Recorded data

Start of Block

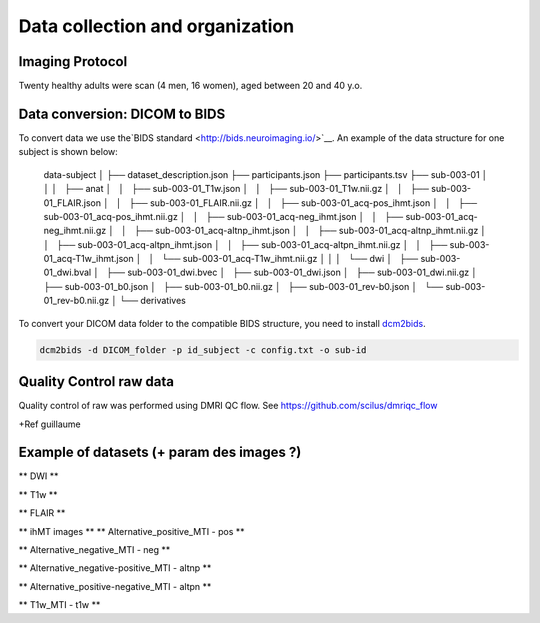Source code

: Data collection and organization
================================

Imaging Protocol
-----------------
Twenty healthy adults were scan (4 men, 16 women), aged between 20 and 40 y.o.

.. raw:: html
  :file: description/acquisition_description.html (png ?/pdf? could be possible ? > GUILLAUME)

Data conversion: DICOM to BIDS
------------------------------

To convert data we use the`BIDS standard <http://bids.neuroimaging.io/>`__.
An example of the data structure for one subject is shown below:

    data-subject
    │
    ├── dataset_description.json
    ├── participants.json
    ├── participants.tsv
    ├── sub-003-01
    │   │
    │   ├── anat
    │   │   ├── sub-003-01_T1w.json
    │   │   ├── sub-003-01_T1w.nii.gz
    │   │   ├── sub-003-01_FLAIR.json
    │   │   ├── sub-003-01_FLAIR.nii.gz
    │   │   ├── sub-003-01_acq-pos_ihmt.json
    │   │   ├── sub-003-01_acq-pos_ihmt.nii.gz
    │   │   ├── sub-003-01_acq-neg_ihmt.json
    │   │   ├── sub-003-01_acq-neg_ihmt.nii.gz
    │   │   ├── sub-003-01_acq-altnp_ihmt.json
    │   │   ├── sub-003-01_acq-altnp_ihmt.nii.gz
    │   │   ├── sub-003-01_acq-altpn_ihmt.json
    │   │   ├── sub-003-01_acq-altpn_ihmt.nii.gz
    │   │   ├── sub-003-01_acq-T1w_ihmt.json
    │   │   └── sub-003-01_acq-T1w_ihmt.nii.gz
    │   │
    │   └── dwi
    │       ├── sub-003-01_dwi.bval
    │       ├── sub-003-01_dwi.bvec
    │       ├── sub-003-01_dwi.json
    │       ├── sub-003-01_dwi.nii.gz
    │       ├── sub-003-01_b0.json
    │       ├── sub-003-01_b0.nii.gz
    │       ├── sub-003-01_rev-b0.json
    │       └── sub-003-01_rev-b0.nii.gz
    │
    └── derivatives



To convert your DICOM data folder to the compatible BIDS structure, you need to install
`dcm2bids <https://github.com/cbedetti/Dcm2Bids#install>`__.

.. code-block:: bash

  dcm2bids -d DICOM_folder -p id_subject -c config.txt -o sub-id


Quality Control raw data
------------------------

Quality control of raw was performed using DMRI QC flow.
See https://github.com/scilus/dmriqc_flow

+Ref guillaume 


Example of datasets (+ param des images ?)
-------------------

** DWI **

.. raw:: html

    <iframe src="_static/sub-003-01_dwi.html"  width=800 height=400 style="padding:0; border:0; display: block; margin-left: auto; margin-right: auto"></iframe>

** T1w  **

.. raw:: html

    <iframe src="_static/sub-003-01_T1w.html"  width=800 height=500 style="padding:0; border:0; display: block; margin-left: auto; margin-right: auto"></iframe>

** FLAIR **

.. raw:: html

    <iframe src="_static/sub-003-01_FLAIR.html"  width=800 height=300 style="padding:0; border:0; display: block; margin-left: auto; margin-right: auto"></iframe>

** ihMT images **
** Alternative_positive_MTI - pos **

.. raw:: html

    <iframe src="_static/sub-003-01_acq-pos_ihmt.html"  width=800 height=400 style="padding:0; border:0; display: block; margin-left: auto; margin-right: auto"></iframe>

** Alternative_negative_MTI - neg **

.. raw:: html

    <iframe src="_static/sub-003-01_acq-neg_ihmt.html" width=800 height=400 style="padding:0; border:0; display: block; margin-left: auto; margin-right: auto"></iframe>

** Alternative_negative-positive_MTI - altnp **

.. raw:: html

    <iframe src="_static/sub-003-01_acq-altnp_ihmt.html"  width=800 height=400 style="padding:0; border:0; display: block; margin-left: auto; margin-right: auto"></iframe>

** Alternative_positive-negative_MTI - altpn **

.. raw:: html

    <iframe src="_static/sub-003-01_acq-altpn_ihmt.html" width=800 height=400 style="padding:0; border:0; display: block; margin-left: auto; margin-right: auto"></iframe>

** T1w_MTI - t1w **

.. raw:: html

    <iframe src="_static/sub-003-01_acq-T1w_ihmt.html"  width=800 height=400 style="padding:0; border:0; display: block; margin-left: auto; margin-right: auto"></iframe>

End of Block

→ Assignment: Count up the lines in the entries that hold "structure", and respond with that count and no other text.

→ Response to the exercise: 2